PROBLEM REQUIREMENTS: In the records, rewrite the lines from the one containing "695, 1660, 768]" to the one containing "877, 1660, 949]", both included, as a numbered list with any blank lines omitted.
-- STORED DATA start --
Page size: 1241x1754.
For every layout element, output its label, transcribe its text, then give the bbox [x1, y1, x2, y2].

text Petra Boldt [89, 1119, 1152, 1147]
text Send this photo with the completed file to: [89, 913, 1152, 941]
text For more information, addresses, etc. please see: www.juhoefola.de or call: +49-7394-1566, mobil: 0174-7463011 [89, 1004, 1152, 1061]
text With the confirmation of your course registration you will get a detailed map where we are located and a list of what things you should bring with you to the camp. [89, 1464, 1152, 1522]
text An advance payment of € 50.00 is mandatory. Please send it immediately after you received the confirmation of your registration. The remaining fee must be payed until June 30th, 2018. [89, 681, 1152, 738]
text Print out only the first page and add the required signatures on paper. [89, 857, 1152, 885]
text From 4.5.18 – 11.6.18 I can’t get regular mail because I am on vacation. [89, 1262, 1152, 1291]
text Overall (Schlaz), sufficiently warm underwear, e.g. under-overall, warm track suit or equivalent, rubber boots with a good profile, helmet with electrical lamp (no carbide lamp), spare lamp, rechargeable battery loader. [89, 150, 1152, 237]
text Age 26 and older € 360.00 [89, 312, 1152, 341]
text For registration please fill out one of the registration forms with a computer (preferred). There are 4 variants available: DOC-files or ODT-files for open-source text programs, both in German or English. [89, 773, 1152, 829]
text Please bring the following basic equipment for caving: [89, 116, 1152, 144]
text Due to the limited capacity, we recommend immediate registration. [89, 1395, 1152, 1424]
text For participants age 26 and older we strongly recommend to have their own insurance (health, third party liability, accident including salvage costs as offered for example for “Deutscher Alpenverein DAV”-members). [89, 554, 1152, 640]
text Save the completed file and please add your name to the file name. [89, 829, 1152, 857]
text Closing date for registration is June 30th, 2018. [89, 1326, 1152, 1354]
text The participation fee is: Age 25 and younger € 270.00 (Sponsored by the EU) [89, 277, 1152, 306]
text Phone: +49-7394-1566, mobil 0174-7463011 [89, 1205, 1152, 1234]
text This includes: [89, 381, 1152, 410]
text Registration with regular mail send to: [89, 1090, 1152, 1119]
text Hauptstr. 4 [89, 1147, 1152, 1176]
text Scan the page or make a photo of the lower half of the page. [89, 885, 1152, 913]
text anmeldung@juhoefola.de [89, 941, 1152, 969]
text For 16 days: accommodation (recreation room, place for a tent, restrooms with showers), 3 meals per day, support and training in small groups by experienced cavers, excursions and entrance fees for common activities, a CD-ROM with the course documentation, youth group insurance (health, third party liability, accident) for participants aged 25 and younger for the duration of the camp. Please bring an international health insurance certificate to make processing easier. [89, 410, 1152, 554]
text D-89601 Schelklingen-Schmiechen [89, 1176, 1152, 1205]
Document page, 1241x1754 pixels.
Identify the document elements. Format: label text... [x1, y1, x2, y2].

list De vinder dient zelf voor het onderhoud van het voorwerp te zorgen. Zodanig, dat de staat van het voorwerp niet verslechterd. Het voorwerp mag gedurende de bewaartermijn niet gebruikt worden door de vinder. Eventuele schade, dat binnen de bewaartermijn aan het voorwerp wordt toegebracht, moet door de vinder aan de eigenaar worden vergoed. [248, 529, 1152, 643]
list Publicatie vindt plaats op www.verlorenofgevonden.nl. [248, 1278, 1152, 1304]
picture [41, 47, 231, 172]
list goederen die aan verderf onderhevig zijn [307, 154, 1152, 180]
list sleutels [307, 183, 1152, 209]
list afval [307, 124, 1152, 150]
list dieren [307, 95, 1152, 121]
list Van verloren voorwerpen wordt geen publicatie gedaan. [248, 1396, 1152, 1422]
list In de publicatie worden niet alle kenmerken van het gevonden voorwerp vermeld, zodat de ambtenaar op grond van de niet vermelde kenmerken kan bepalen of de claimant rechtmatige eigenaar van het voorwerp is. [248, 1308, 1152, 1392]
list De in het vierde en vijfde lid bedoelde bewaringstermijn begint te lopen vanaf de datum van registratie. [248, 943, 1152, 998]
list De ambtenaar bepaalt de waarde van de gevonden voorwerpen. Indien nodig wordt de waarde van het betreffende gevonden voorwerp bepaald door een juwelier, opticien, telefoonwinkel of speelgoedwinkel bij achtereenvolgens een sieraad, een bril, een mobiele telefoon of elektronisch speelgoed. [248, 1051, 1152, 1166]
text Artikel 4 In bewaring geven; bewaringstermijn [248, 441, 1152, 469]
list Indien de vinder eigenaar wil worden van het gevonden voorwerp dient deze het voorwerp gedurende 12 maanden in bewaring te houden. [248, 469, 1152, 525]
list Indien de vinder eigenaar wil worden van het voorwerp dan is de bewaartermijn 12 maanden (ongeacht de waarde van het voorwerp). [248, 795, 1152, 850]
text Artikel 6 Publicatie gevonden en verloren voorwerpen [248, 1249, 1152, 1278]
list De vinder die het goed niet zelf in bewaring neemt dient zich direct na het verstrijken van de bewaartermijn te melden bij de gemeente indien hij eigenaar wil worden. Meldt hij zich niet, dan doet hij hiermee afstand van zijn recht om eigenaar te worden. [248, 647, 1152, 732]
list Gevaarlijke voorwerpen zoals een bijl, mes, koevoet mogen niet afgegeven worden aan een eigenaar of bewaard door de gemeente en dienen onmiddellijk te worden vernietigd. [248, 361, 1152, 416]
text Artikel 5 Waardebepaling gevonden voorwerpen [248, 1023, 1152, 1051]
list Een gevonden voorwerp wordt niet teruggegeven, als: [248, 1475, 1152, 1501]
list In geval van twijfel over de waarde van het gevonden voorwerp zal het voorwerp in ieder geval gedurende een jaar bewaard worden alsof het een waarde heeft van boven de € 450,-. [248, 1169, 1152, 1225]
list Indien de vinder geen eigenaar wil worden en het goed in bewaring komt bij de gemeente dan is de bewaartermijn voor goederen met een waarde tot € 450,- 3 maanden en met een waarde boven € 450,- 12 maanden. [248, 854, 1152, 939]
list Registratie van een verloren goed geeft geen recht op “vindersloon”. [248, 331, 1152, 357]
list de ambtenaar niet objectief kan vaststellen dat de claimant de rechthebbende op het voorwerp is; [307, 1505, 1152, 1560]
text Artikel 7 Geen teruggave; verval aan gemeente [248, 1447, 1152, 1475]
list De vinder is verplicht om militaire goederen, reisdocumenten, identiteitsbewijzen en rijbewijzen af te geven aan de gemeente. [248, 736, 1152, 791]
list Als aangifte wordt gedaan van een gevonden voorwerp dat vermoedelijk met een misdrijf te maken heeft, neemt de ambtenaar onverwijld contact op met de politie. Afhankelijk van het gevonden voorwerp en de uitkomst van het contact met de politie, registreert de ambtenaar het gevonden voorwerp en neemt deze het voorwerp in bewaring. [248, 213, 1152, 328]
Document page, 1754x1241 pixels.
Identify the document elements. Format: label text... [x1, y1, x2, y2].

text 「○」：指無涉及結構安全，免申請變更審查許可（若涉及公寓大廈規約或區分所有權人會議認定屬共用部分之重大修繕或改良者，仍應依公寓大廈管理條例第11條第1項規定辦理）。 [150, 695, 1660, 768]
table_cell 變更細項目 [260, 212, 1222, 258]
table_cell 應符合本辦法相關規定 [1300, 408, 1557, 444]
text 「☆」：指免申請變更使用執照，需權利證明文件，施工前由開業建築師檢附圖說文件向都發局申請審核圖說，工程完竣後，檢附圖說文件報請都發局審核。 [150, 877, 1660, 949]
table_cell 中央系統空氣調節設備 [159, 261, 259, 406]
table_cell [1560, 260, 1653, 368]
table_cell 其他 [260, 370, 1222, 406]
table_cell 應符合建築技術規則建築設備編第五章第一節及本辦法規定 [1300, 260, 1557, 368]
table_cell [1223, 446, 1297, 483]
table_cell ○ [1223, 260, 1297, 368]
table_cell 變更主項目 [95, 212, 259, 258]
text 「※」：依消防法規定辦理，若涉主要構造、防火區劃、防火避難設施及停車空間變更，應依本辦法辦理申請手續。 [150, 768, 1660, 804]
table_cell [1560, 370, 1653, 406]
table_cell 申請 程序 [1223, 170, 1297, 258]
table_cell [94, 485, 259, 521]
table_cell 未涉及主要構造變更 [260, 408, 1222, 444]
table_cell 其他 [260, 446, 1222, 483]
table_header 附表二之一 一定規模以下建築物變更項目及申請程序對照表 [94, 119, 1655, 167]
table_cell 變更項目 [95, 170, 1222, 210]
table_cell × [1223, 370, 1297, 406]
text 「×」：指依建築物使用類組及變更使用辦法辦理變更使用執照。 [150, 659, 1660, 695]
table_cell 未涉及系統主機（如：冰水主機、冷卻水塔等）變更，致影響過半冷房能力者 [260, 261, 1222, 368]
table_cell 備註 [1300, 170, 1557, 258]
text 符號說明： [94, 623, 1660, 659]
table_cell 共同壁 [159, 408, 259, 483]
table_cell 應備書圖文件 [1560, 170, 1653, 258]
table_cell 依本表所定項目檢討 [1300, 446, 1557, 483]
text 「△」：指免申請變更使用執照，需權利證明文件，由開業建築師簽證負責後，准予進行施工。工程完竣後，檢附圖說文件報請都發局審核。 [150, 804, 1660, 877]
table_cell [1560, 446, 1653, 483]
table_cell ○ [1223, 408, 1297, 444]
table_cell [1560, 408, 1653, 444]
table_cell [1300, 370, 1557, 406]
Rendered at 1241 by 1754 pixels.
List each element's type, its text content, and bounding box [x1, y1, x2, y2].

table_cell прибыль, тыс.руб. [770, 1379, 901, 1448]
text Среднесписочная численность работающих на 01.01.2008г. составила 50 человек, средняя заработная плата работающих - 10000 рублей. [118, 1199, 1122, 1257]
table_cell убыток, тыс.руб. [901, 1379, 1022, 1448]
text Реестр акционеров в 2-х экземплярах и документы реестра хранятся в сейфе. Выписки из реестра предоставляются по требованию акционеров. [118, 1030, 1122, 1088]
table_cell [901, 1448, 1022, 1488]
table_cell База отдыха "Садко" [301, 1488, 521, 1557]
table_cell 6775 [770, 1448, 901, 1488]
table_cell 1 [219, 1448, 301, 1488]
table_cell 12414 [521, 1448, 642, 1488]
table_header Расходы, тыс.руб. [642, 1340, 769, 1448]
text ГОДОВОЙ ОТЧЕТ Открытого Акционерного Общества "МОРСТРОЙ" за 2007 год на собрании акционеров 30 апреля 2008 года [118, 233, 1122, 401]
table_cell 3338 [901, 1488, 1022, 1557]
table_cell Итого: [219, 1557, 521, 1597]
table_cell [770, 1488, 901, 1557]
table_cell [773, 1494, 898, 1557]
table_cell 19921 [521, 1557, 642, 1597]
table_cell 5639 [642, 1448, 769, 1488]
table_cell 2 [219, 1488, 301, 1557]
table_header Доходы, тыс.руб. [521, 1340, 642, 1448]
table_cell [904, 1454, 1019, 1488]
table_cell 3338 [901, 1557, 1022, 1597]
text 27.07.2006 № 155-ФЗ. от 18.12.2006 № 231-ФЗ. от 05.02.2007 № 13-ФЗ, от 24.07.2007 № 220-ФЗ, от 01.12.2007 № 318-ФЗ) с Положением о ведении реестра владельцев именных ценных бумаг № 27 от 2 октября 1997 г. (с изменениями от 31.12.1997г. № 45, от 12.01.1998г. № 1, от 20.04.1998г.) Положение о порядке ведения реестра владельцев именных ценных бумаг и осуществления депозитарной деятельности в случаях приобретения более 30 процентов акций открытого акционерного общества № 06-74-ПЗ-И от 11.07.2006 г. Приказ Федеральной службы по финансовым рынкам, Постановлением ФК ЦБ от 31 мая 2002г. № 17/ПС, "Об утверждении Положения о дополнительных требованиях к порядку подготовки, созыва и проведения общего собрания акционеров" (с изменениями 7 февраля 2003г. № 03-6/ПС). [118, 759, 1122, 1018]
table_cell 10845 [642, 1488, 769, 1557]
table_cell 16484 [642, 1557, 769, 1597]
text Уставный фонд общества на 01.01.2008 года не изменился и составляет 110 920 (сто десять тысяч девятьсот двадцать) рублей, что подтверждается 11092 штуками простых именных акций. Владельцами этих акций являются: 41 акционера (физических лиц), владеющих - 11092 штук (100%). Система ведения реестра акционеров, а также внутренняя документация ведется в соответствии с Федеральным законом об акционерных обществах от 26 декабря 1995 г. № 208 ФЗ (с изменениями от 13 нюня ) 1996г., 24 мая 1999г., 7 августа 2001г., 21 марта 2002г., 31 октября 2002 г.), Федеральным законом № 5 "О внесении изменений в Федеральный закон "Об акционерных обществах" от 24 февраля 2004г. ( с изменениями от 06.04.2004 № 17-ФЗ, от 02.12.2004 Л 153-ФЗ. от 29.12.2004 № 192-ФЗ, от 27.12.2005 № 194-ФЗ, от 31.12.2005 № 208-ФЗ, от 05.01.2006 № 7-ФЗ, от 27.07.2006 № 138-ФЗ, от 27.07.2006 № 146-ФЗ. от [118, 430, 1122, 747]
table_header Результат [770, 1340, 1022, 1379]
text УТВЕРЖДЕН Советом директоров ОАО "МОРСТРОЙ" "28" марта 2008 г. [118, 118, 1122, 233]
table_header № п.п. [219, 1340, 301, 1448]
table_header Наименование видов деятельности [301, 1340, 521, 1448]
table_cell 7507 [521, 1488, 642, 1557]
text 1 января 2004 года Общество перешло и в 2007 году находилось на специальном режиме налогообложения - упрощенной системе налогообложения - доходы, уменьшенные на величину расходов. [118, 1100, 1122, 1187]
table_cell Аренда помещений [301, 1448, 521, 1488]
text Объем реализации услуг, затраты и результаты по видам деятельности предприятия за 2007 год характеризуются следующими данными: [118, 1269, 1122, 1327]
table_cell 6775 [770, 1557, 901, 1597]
-- STORED DATA end --
FINISHED EXERCISE:
1. text 「○」：指無涉及結構安全，免申請變更審查許可（若涉及公寓大廈規約或區分所有權人會議認定屬共用部分之重大修繕或改良者，仍應依公寓大廈管理條例第11條第1項規定辦理）。 [150, 695, 1660, 768]
2. table_cell 變更細項目 [260, 212, 1222, 258]
3. table_cell 應符合本辦法相關規定 [1300, 408, 1557, 444]
4. text 「☆」：指免申請變更使用執照，需權利證明文件，施工前由開業建築師檢附圖說文件向都發局申請審核圖說，工程完竣後，檢附圖說文件報請都發局審核。 [150, 877, 1660, 949]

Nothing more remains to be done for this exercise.